## Text under study

▼▼▼

ZANSKAR

‘That’s called the Milky Way’, I told Afreen without diverting my eyes from the universe. 

The vision hasn’t left, it has holed in my psyche, deeper than a needle can scar a tattoo. Rising under a sky with no moon, the day of multiple emotions and regressions was hopelessly falling with the Milky Way.

Women sitting together in Zanskar
Close to Pensi-La, the gateway to Zanskar

I coaxed myself away from the gathered halogen lights around the kitchen tent. The hard lights had blasted the accumulated campground with no purpose, curating only the pseudo-vision of slumped white halos. Looking up, you see nothing.

The kids wouldn’t stop dancing to music. What was I thinking before taking 15 school kids for overnight camping at Tahan, a camp-village in Zanskar?

Camping Under A Mystery in Zanskar

Around the twinkles, the human-lights cease to drift. Humans don’t have the upper hand beyond their mechanisms. I scurry myself out in the valley’s natural darkness. From the bottom of absolute pitch-black existence, I saw the lights that only infused the celestial gratefulness for sharing the world with our spirits. One, two… Millions. Nebula of mysteries in tiny blinks, condensed in an artwork, the open world. Open love.

▲▲▲

## Data segment
▼▼▼

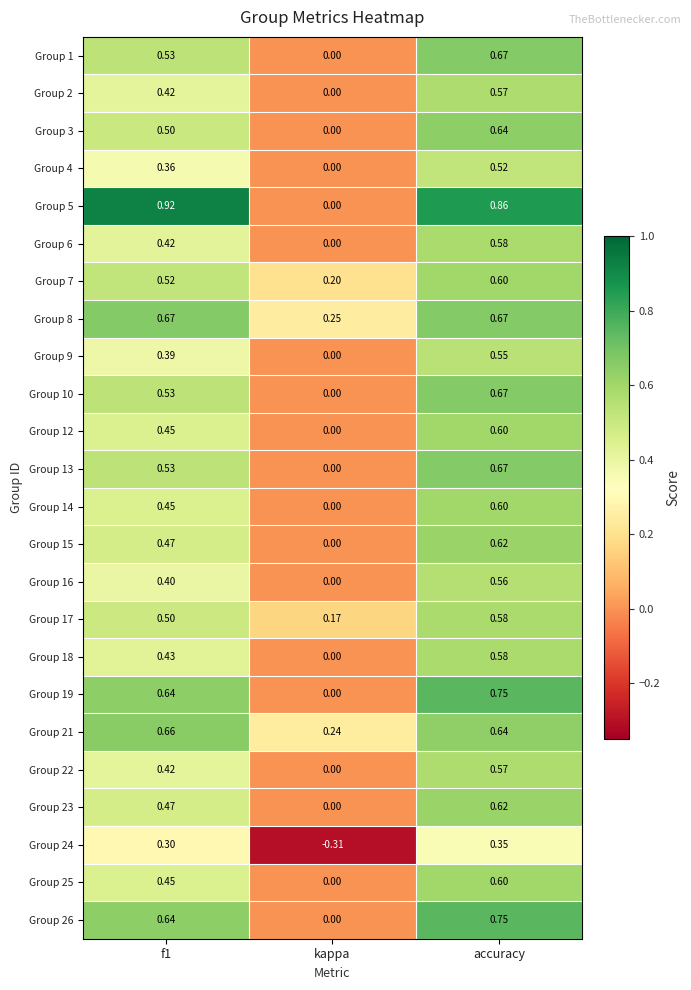

Where is Group 16 nearest to the value 0?

kappa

▲▲▲

## Prompt
Copy out the Zanskar camping text in full, word for word.

## Reply to the exercise
ZANSKAR

‘That’s called the Milky Way’, I told Afreen without diverting my eyes from the universe. 

The vision hasn’t left, it has holed in my psyche, deeper than a needle can scar a tattoo. Rising under a sky with no moon, the day of multiple emotions and regressions was hopelessly falling with the Milky Way.

Women sitting together in Zanskar
Close to Pensi-La, the gateway to Zanskar

I coaxed myself away from the gathered halogen lights around the kitchen tent. The hard lights had blasted the accumulated campground with no purpose, curating only the pseudo-vision of slumped white halos. Looking up, you see nothing.

The kids wouldn’t stop dancing to music. What was I thinking before taking 15 school kids for overnight camping at Tahan, a camp-village in Zanskar?

Camping Under A Mystery in Zanskar

Around the twinkles, the human-lights cease to drift. Humans don’t have the upper hand beyond their mechanisms. I scurry myself out in the valley’s natural darkness. From the bottom of absolute pitch-black existence, I saw the lights that only infused the celestial gratefulness for sharing the world with our spirits. One, two… Millions. Nebula of mysteries in tiny blinks, condensed in an artwork, the open world. Open love.